I'm not surprised, of course, that the person whose argument is that understanding happens without thought is also the person to not have any real arguments--those require thought.
I'm sure it is super convenient though to just wave off criticism by saying it's just a result of confusion. Saves you a lot of.... thinking. :wink:
Quoting Antidote
I haven't met a "spiritual master" yet who's impressed me much with his or her "understanding." I've read several books by so-called "spiritual masters" that have very much put me in doubt of their level of insight, to be perfectly honest.
Here's a challenge: give me some example, something specific, about which you think a person might gain understanding without thought.
Actually, what was said was Quoting Antidote As I follow this, understanding brings something into thought, so is a synthesizing function, not entirely thought, and not merely thought. And in some cases, thinking can impede understanding (examples were given, Zeigarnik effect).
Actually, he says:
Quoting Antidote
Precisely that. Artemis sees thoughts as the "ends" of the process, where it appears as the "beginnings" of the process, but to be moved beyond and past in order to gain the understanding, mere thought on its own and of itself becomes an obstacle or a distrubance. The order is, a thought occurs, the thought ends. Understanding appears. If thought comes back in, then understanding doesn't appear, because it was given no grounds in which to appear.
But as I was suggesting above (albeit in a tone of amusement, but I'll be serious now): the problem with theories that want to do away with thought in favor of some "other" kind of understanding is that they fail to give any coherent theory. There either never is a whole theory, or it just runs into contradiction after contradiction. It's not surprising, because they inherently desire to exempt themselves from the need to make sense. It's just another form of accepting Jesus as your Savior: you have to believe first and only on the basis of faith and then you'll see the light. Miraculously.
Wrong again.
I see thought as the process. Full stop.
Read Eckhart Tolle, Power of Now or New Earth. He most certainly understands this as having almost killed himself, had his eyes opened.
Quoting Artemis
Thought creates the confusion when its mistaken for understanding. Consider bump-starting a car. Thought its the initial push to get the car moving, but then it fires and propels itself. If you keep trying to push the car once its going, you would struggle and be confused as to why the car has sped off.
Understands WHAT?
Quoting Antidote
Understanding WHAT?
You are relating everything to thought still. Your point then is, if I cannot understand it with thought, or if it cannot be put into a form that thought can understand, then it is not coherent. The relating it to thought is not coherent.

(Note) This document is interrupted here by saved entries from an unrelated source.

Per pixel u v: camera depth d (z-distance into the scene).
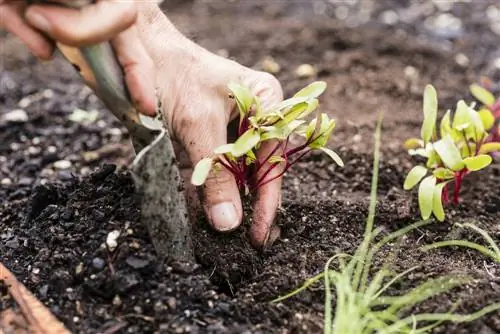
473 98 0.76
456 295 0.48
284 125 0.48
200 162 0.46
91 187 0.52
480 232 0.52
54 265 0.49
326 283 0.47
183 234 0.48
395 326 0.46
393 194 0.59
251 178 0.52
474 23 0.93
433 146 0.52
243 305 0.48
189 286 0.47
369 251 0.52
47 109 0.74
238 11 0.99
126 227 0.48
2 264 0.49
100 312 0.47
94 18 0.42
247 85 0.51
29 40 0.44
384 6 0.99
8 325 0.46
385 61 0.83
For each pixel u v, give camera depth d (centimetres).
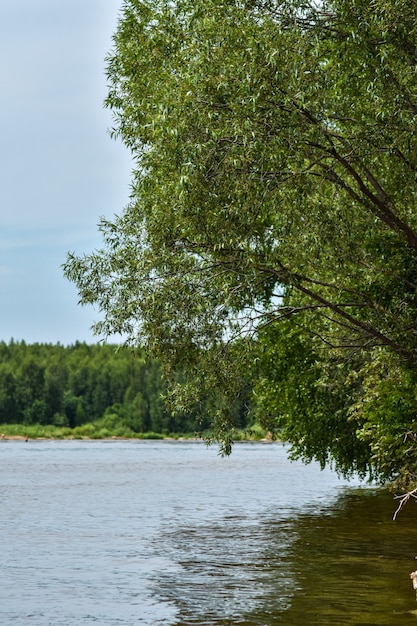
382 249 3350
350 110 2848
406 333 3155
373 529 4441
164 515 5266
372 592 2839
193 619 2508
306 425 5025
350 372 3781
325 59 3003
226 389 3070
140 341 2953
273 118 2581
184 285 2844
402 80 2662
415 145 2880
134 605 2719
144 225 3055
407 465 3425
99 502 6153
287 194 2725
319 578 3100
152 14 3350
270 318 3322
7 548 3925
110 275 3042
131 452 16325
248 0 2723
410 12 2531
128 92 3484
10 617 2572
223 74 2586
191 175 2650
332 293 3488
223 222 2705
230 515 5231
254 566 3378
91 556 3684
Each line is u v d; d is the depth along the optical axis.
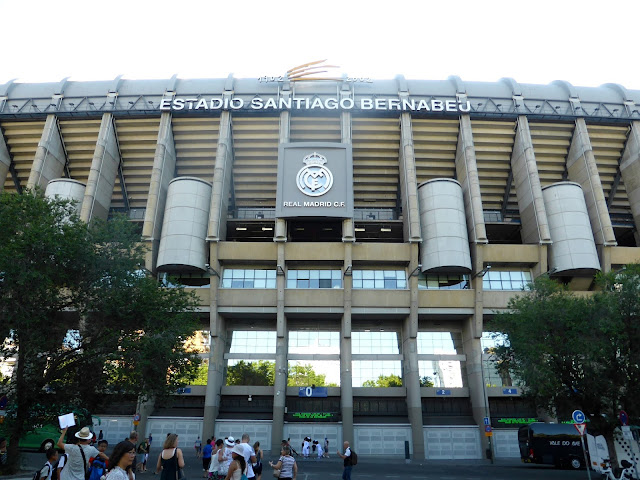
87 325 27.70
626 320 26.31
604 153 53.34
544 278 32.12
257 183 52.97
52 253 24.42
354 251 46.31
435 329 48.91
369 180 53.22
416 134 51.09
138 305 27.22
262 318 48.25
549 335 28.08
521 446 38.06
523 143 49.41
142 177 53.34
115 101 49.91
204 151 51.84
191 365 30.78
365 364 47.62
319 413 45.72
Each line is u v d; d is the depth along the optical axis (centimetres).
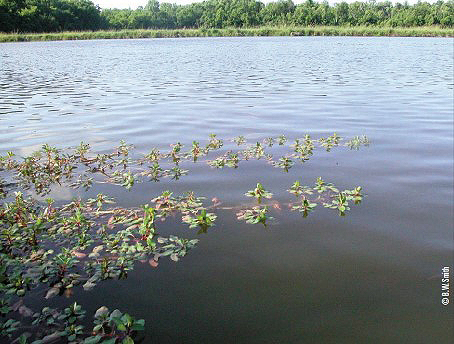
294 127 1174
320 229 580
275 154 927
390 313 409
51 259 502
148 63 3077
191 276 471
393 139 1046
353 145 993
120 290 447
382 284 455
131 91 1808
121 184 758
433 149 961
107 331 383
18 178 792
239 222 604
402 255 513
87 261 504
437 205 659
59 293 443
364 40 6009
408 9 8975
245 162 875
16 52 4250
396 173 806
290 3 9875
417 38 6588
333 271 479
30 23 7412
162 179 781
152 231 561
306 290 444
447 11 8388
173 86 1948
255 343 370
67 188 741
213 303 423
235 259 505
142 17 10362
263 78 2220
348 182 761
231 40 6341
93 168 841
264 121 1247
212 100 1580
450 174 798
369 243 542
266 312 410
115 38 7450
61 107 1464
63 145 999
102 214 633
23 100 1611
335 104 1498
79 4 9025
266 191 713
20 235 562
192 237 561
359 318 402
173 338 376
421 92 1742
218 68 2731
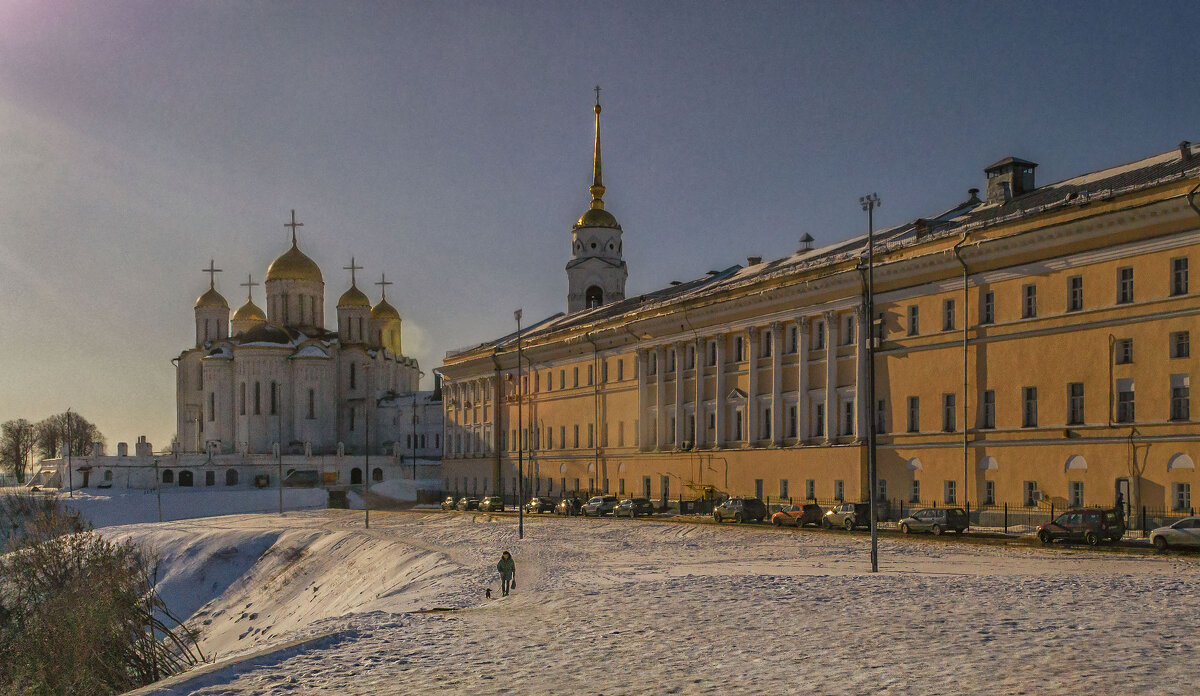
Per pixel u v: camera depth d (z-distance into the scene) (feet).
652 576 135.54
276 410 509.76
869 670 61.62
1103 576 104.01
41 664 132.77
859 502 199.11
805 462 231.50
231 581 280.72
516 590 133.18
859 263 221.05
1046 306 181.88
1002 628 73.20
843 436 223.10
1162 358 162.61
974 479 192.34
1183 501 158.61
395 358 565.12
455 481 417.28
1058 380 178.81
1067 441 176.14
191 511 420.36
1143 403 165.27
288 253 553.64
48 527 178.40
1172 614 77.10
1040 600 86.58
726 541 186.19
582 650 73.92
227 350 521.65
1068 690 53.98
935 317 203.51
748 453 250.57
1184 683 54.70
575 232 440.45
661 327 287.48
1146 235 165.99
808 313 233.76
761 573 127.44
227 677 68.74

Understanding in both cases that thought is the method creating the confusion. If you go beyond thought, you gain a greater understanding of yourself and the world you are in.
Give me an example.
If you can't tell me, it can't be all that clear or "understandable."
In your experience, have you ever known something that was not taught to you by another human being? Have you ever had a "flash of inspiration"? Have you ever been determined to find a solution to something, only to walk away from it and suddenly get the answer? Do you hear your voice of intuiton inside you? Have you ever "known" something you couldn't have known?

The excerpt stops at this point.